Although the idea that spiders come indoors when it gets cold is a myth, many people believe they see more spiders in their homes in the late fall and winter time and become concerned about spider bites. There are several species of poisonous spiders in the U.S. and Canada, such as the black widow, brown recluse, and the hobo spider of the Pacific Northwest. Scientists say most "spider bites" are misdiagnosed. However, if a person does experience a spider bite, there are ways to treat these bites naturally.
Identifying poisonous spiders
Possibly the most important thing to know when trying to identify a potentially poisonous spider is that house spiders almost always stay indoors, and outdoor spiders almost always stay outside. Spiders are "cold blooded," and go dormant in the winter.
According to experts at the Burke Museum of Natural History and Culture at the University of Washington, there are 137 species of outdoor spiders in the Washington area, 25 species of indoor spiders, and only eight kinds of spiders that go in and out of homes and other buildings. The ratios are similar in other areas of the United States.
The black widow spider, with a red hourglass marking on the underbelly, and the brown recluse spider, with its "upside down violin" shape on its upper back, are the most poisonous spiders for people in the United States.
Another poisonous spider, the hobo spider, is common in the Pacific Northwest and Canada. It also can live indoors or outdoors, and is difficult to identify because it looks similar to the common house spider. It has several rows of chevrons, or "V-shapes" pointing toward its head.
Scientists say most "spider bites" are misdiagnosed
Both the University of Minnesota and University of Iowa Extension Services state that most spider bite cases are caused by something other than spiders. Only 60 out of over 3,000 different kinds of spiders cause bites bad enough to require medical attention. Most spiders are very shy and will only bite in self-defense.
Spider bites leave two small puncture marks on the skin. Usually, the site of the spider bite will become red, and becomes quite painful within moments to a few hours. The skin can swell and discolor or bruise. The area remains painful for up to two or more days. A small pimple or blister can develop from the spider bite wound.

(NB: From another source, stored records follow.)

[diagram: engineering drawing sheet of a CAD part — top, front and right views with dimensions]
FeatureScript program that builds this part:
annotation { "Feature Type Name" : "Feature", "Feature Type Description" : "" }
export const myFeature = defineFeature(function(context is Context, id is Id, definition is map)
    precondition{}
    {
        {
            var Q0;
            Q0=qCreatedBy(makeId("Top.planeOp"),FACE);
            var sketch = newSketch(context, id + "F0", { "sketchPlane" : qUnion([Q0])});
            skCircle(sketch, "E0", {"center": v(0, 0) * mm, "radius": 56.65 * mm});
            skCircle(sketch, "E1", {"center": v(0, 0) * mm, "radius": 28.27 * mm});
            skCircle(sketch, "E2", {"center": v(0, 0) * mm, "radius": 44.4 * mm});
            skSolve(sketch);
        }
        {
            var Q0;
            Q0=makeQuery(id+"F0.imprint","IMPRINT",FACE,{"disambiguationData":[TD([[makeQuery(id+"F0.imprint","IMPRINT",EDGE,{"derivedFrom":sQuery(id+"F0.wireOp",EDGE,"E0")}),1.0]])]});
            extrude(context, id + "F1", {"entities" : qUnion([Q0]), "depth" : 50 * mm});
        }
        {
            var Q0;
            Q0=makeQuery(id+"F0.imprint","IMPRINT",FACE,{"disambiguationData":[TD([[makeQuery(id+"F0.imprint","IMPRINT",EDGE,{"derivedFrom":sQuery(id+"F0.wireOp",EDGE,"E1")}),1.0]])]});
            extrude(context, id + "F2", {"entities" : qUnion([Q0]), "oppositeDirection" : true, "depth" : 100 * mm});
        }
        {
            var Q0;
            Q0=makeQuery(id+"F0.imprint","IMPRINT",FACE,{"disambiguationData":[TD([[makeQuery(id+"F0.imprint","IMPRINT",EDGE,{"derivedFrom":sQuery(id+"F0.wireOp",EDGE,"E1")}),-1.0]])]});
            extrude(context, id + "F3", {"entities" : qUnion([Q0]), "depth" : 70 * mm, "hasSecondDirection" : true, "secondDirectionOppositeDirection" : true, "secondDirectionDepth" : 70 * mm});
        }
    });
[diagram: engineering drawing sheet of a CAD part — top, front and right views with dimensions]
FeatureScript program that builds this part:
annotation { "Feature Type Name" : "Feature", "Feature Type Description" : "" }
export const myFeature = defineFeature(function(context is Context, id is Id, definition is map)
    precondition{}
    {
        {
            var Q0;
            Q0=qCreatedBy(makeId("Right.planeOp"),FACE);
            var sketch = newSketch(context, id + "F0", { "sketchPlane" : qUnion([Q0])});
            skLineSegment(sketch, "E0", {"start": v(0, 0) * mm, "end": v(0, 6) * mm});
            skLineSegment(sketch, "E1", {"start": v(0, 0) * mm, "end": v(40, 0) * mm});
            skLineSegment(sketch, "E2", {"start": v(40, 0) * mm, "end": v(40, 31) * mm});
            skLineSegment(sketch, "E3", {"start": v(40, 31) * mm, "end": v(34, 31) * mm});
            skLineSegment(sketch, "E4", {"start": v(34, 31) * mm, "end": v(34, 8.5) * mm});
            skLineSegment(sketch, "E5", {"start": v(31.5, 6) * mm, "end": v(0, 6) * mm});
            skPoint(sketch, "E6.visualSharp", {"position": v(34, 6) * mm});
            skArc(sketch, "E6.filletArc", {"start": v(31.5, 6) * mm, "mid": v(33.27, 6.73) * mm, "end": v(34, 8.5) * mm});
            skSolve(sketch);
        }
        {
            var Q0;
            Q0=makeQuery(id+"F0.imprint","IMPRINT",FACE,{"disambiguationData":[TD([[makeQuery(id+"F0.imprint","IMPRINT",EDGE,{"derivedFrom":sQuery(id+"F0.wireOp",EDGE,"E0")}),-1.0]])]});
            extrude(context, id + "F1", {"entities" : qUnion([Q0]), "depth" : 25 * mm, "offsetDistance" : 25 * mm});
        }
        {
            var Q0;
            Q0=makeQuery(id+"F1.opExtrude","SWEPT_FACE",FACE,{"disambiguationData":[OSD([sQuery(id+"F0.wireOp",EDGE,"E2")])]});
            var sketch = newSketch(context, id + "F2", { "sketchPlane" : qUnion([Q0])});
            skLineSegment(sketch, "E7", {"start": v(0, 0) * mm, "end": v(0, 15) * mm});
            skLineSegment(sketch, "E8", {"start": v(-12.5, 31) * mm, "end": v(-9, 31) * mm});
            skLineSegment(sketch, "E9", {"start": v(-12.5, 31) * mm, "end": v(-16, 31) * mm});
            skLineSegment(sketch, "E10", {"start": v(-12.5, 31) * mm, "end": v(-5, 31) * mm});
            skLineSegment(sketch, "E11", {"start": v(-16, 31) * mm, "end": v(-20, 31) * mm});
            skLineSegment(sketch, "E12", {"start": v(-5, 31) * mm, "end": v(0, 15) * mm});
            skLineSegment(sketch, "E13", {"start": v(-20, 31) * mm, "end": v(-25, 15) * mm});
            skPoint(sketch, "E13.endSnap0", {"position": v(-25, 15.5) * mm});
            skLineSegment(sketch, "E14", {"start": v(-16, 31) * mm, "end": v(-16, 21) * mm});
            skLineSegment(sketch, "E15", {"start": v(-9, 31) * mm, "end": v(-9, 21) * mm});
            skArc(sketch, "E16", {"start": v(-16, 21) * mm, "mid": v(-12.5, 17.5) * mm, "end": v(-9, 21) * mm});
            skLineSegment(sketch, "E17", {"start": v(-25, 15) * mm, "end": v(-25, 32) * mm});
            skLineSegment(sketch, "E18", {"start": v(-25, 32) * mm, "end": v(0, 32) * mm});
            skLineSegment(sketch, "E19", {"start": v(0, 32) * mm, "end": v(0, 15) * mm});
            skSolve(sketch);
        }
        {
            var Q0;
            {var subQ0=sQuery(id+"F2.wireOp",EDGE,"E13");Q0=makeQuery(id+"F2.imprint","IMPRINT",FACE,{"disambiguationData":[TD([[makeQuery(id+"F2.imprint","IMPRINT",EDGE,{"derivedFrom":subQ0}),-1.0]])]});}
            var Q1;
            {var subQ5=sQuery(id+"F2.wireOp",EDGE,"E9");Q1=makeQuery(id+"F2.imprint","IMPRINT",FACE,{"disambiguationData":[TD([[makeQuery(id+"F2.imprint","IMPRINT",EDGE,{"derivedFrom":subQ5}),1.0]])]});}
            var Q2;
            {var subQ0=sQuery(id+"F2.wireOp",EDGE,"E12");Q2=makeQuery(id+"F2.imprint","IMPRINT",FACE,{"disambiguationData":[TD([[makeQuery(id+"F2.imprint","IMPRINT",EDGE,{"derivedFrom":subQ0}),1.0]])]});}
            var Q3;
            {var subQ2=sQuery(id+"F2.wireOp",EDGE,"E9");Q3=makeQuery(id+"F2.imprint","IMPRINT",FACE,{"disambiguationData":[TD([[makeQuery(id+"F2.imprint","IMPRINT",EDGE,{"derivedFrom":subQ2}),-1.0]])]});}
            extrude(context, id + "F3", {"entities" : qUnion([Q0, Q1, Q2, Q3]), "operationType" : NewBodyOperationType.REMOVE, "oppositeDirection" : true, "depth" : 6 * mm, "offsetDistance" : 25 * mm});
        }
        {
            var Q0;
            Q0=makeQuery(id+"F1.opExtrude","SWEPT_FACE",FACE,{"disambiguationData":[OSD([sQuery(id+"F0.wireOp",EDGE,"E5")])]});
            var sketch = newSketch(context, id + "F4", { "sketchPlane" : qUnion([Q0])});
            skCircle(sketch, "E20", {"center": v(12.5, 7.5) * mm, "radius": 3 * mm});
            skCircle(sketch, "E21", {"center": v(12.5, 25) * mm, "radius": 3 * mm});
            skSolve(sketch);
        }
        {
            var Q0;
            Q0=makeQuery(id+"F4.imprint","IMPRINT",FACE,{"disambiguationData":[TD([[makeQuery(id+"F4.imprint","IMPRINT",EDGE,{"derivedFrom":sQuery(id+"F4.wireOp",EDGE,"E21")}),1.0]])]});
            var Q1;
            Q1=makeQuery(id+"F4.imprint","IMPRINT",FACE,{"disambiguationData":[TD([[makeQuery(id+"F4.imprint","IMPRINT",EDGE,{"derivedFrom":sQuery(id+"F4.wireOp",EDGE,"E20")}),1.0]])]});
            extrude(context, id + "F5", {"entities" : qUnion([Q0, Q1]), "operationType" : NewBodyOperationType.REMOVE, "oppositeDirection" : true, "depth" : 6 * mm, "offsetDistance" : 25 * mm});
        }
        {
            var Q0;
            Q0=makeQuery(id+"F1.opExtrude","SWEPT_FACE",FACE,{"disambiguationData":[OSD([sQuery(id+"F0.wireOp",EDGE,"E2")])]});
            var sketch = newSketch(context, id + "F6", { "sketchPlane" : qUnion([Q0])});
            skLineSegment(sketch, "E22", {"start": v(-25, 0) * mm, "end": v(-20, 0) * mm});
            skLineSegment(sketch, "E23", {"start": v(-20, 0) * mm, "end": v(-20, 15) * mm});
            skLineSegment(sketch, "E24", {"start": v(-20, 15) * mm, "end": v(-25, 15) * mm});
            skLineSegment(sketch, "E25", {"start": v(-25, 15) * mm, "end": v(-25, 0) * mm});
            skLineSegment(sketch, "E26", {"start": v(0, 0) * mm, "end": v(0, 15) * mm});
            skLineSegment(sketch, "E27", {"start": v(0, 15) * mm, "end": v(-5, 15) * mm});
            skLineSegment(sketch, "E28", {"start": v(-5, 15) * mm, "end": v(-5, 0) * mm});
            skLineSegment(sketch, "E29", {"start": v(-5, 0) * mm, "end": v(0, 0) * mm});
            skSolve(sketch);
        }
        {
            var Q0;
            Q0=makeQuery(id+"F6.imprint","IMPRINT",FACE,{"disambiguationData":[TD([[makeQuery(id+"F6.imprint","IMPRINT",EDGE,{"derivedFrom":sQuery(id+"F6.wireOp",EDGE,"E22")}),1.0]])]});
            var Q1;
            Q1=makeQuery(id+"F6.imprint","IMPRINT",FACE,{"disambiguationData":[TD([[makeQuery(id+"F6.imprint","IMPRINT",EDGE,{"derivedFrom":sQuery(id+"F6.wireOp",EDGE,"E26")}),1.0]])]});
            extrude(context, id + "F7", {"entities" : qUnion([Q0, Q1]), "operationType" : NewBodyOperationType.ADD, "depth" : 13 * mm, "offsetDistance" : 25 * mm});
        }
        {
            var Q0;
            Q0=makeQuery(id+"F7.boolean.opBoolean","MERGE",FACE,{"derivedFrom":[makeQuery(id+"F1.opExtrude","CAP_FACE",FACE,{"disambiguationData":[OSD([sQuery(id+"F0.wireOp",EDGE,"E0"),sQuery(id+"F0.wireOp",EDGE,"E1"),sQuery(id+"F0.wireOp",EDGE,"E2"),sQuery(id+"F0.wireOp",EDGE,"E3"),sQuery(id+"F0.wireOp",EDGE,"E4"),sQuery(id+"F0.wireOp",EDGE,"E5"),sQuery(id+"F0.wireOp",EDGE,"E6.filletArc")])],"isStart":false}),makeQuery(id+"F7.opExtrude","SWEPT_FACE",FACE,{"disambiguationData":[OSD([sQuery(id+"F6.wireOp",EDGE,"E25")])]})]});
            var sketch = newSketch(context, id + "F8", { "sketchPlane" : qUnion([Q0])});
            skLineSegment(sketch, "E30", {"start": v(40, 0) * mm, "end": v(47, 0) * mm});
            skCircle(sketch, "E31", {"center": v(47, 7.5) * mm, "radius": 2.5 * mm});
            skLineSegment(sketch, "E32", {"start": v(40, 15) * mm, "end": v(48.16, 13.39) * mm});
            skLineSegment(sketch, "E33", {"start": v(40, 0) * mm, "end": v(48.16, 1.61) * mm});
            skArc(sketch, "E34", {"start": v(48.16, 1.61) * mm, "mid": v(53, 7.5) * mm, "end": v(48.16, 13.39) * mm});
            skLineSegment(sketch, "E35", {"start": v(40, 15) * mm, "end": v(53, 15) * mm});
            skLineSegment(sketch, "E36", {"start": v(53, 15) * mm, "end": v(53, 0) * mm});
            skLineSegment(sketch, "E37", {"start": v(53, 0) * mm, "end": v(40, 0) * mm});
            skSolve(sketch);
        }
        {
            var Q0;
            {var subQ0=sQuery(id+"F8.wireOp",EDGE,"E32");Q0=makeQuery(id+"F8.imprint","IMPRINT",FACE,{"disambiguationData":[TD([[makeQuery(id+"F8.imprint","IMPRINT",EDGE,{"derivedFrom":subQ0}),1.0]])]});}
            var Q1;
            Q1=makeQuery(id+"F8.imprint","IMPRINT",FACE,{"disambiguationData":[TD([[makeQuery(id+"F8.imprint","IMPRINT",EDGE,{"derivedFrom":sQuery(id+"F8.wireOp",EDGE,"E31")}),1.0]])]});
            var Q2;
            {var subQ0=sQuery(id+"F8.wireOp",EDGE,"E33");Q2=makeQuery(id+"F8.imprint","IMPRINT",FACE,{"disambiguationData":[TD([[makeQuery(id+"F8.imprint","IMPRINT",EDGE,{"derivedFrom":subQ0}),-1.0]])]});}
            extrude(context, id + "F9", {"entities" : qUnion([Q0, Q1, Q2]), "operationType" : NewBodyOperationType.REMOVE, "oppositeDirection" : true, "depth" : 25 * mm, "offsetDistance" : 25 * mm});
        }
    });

The medical journal Canadian Family Physician states that many people misdiagnose spider bites, and the only way to be sure is to see the spider in action. Doctors need to know which kind of spider was involved in order to provide accurate treatment. Dermonecrosis, or death to skin tissue, is rarely cause by spider bites worldwide, and doctors should consider more likely causes for this condition.
How to approach a spider bite naturally
To take action on a spider bite naturally, consider wiping the area clean with povidone-iodine (betadine), then applying bentonite clay as a drawing agent. Bentonite clay has been clinically proven to draw toxins such as poison ivy out of the skin, according to the April 2001 issue of Skin Therapy Letter.
Pau d'arco may be a helpful herb, both as a poultice and as a tea or tincture. Pau d'arco is noted clinically for its ability to reduce sensitivity to painful stimuli and swelling, according to BMC Pharmacology.